Se levantó temprano, aunque no tanto como cuando tenía que ir a trabajar. De todos modos, la noche anterior había puesto el despertador, por si acaso, una hora más tarde de lo habitual.
La noche anterior toda la familia se había sentado al fresco a tomar algo y a charlar, contentos de que un año más estaban todos juntos, y cada uno había contado sus pequeñas aventuras, sus cosas, nada extraordinario. Esas conversaciones, aprovechando la poca frescura de la noche, ponían contento su corazón de madre.
Había muchas cosas que hacer en la cocina, muchas viandas que preparar con esmero porque era un día especial y la comida tenía que ser perfecta.
Se duchó en un momento y antes de pasar a la cocina puso en marcha el aire acondicionado. A ella no le gustaba dejar el aire puesto toda la noche y eso le había costado más de una discusión con su marido que quería tenerlo puesto todo el día, a pesar de lo caro que era, así que consintió en tenerlo en marcha las horas de sol, que en aquella casa pegaba fuerte por estar orientada al sur.
Desde que vivían en Santander éste sería el primer año que pasarían la fiesta en la playa, aprovechando el calor. Los vecinos solían hacerlo, pero a ella le daba mucha pereza hacer la comida y luego empaquetarla bien para que llegara en condiciones. Tenían ya preparadas las sillas de camping, la mesa plegable y las tumbonas para dormir la siesta después de comer y, por supuesto, las dos sombrillas ya que una no daba para proteger a toda la familia.
Luisa había decidido que no iba a llevar la ensalada, la tortilla de patatas y los filetes empanados habituales. Aquella era una fiesta especial que pasaba una vez al año, estaban todos, incluso el hijo mayor que trabajaba en Sevilla y la hija recién divorciada, lo que evitaría a la familia la pesadez del exyerno que sabía de todo sin haber estudiado nada.
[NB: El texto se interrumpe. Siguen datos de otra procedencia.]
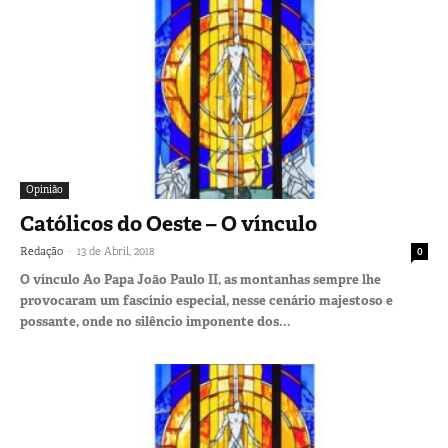
Opinião
Católicos do Oeste – O vínculo
-
Redação
13 de Abril, 2018
0
O vínculo Ao Papa João Paulo II, as montanhas sempre lhe
provocaram um fascínio especial, nesse cenário majestoso e
possante, onde no silêncio imponente dos...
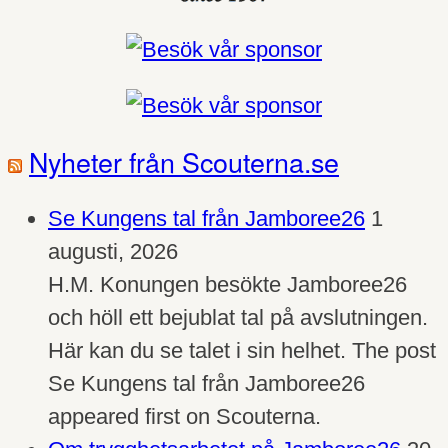
Nyheter från Scouterna.se
Se Kungens tal från Jamboree26
1
augusti, 2026
H.M. Konungen besökte Jamboree26
och höll ett bejublat tal på avslutningen.
Här kan du se talet i sin helhet. The post
Se Kungens tal från Jamboree26
appeared first on Scouterna.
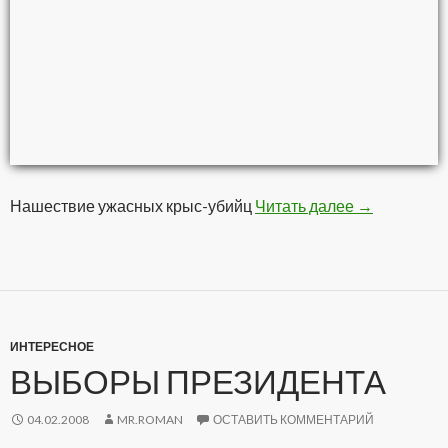
Нашествие ужасных крыс-убийц
Читать далее
Доктор Зло
→
ИНТЕРЕСНОЕ
ВЫБОРЫ ПРЕЗИДЕНТА
04.02.2008
MR.ROMAN
ОСТАВИТЬ КОММЕНТАРИЙ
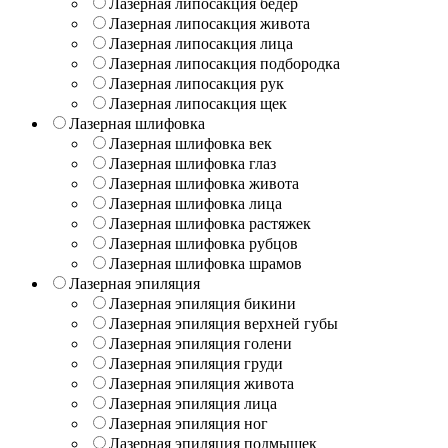
Лазерная липосакция бедер
Лазерная липосакция живота
Лазерная липосакция лица
Лазерная липосакция подбородка
Лазерная липосакция рук
Лазерная липосакция щек
Лазерная шлифовка
Лазерная шлифовка век
Лазерная шлифовка глаз
Лазерная шлифовка живота
Лазерная шлифовка лица
Лазерная шлифовка растяжек
Лазерная шлифовка рубцов
Лазерная шлифовка шрамов
Лазерная эпиляция
Лазерная эпиляция бикини
Лазерная эпиляция верхней губы
Лазерная эпиляция голени
Лазерная эпиляция груди
Лазерная эпиляция живота
Лазерная эпиляция лица
Лазерная эпиляция ног
Лазерная эпиляция подмышек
Sacó el pollo de la nevera y la carne picada para rellenarlo. De la despensa los orejones, las pasas, los piñones, la cebolla, para picarla lo más fina posible, la botella de jerez y los palillos. Con destreza rellenó el pollo, usó los palillos para coser el agujero que había quedado y lo puso en el horno a pesar del calor, porque la celebración valía la pena.
Preparó con paciencia y mimo unos canapés variados en pan de molde cortado a triángulos. Los hizo de queso con un tomatito pequeño, otros con mantequilla y anchoa, otros con pepinillos y aceitunas y otros de foie-gras. Menos mal que los dulces los había comprado en la pastelería y no tenía que hacerlos, tampoco hubiera sabido hacerlos, así que mejor comprarlos hechos.
La familia se fue levantando y asomándose a la cocina para ver cómo iban los preparativos. Todos preguntaron retóricamente si podían ayudar.
Cuando estuvo todo listo y guardado en recipientes adecuados y el champán y las otras bebidas en la nevera portátil, Luisa ordenó a su familia que se embadurnaran bien de crema solar sin dejar ni un centímetro de piel libre. El cambio climático era una cosa seria.
Sonó el teléfono. Era el tío Alberto, que parecía un poco achispado, diciendo: ¡Feliz año nuevo! ¡Feliz 2030! Gracias, igualmente, contestó Paco, el marido de Luisa que no tenía ganas de hablar.
—Este, como siempre, va adelantado —comentó Paco—. Hoy es Navidad, pero el pencas de tu hermano todavía no se ha enterado. ¡Vámonos, que me quiero dar un baño antes de comer!
Y la familia al completo, con la comida y todos los bártulos, se encaminó a celebrar la Navidad en la playa y comer el turrón con la arena.